Agora, no lugar em que M [ainda] trabalha, resolveram atacar a única parte que M acha boa [boa mesmo, não uma parte boa pelas metades]: a sua cabeça. Querem que M seja só corpo, querem que M deixe de pensar e se especialize como o apertador de parafusos do Chaplin. "Encaixotando M." Mas M, que sempre aceita, que sempre aceita, que sempre aceita, sabe exato o seu ponto de tolerância. M não nasceu para trabalhar na indústria. E está pensando o que fazer. E está pensando tanto, mas tanto, que resolveu contar sua história de forma, digamos, um tanto quanto pública e passível de arrependimentos.

Voltando à questão da felicidade, o que você faria no lugar de M? Não é que ele esteja infeliz, chorando pelos cantos em agonia. Feliz, porém, M não está. Nesse momento, M vive na temperatura "morno", aquela coisa indefinida que ninguém assume mas tempera o banho de boa parte da população. M está morno, nem frio nem quente.

A resposta ao que fazer vai, necessariamente, passar pela sua paciência em ler um texto gigante como esse e se contextualizar; vai passar também pela sua experiência de vida. Caso você seja casado, com filhos, seu pensamento seria "fica lá até achar outra coisa melhor". Obviamente isso levaria ao continuísmo sedentário, e a espera de outra coisa vem a ser mais ou menos eterna. Se você tem por volta dos 20 anos, diria ao M para "chutar o balde" e foda-se. Mas, aí, como M pagaria as suas [muitas] contas?

M, ou eu, não sabe muito bem o que fazer. Porque até pode não parecer, mas M tem, acima da submissão passiva, o grave defeito de ser teimoso. M é arraigado a seus valores e compra briga quando ofendem seus poucos princípios. Aí entra o ponto da dignidade que citei lá no começo.

Vou pedir um pouco de licença e citar dois trechos curtos da Constituição do Brasil. Juro que não dói: "Art. 1º A República Federativa do Brasil tem como fundamentos: (...) III - a dignidade da pessoa humana; (...)". Pois é. Os deputados que escreveram a Constituição andaram lendo algum livro de Filosofia. E mais: "Art. 5º Todos são iguais perante a lei, sem distinção de qualquer natureza, garantindo-se aos brasileiros e aos estrangeiros residentes no País a inviolabilidade do direito à vida, à liberdade, à igualdade, à segurança e à propriedade, nos termos seguintes: (...) IV - é livre a manifestação do pensamento, sendo vedado o anonimato; (...)".

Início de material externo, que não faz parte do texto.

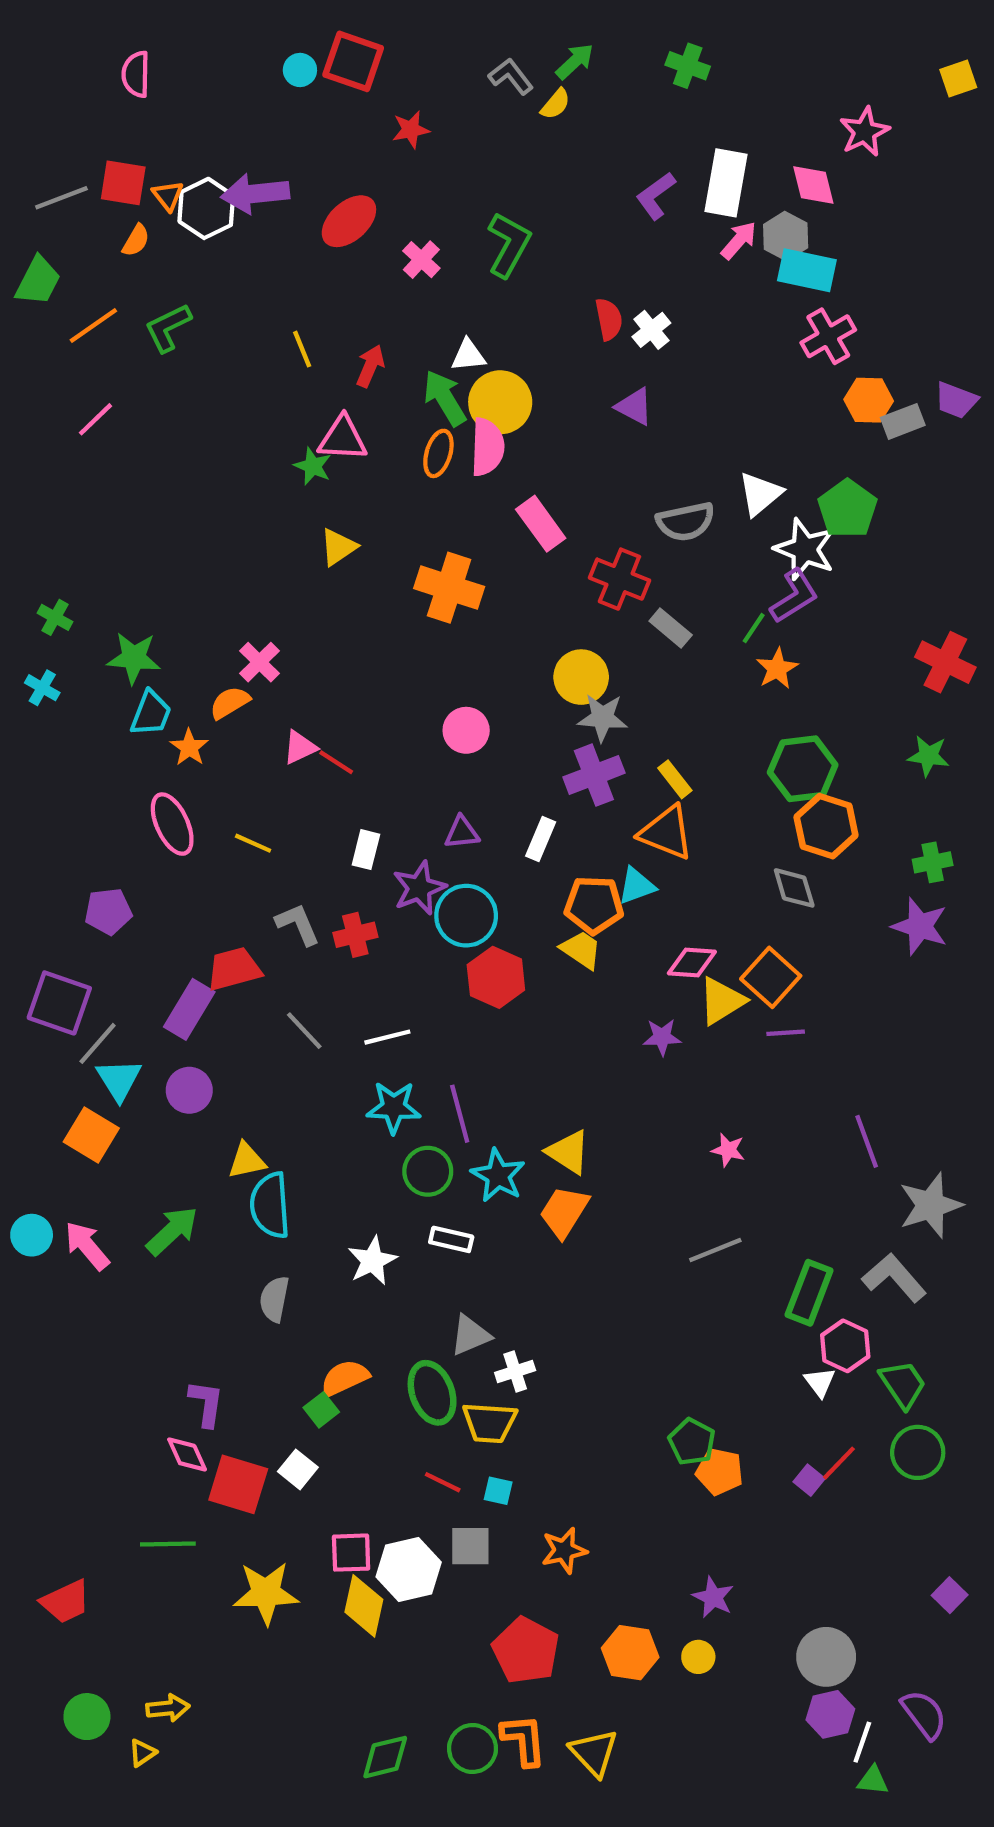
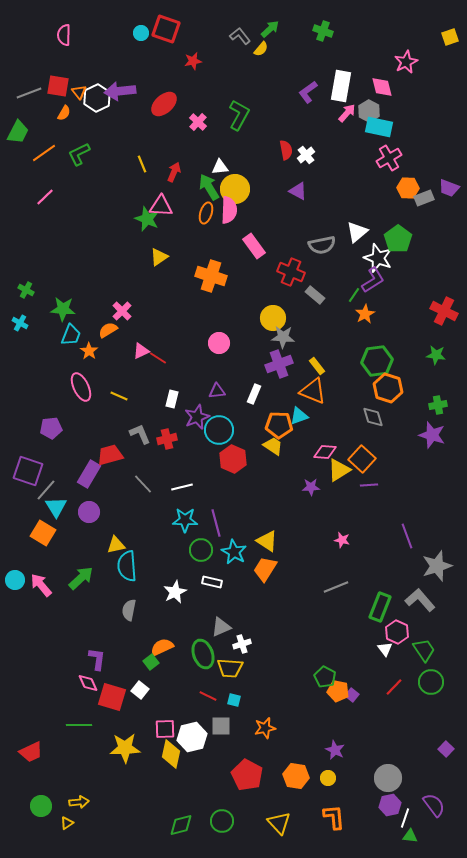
green star: (313, 466) -> (147, 219), size x1.4
purple square: (809, 1480) -> (352, 695), moved
orange L-shape: (524, 1740) -> (334, 817), moved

No fim do ano passado, lembro bem, tive de fazer para o Enem uma redação sobre trabalho e dignidade da pessoa humana. Totalmente diferente desse texto de agora, mas o sentimento de não-felicidade era semelhante. Comentei com alguns que me vi hipócrita em colocar no papel que os indivíduos deveriam buscar a felicidade no trabalho enquanto eu mesmo não me sentia feliz na condição atual. Mas sublimei. Por medo.

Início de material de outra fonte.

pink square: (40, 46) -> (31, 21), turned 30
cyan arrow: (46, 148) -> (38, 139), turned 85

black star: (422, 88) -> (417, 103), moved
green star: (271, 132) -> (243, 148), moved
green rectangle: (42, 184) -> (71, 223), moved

Agora, e resumindo, a questão é outra. É colocar no papel meu medo de passar fome [extremando a situação] versus valores que definem a minha personalidade, a minha hombridade e o meu caráter. É pensar que a vida, mais uma vez, pediu para eu marcar um xis na opção que achar melhor, e sustentá-la. No fundo eu, ou M, sei bem o que fazer. Falta ela, a coragem.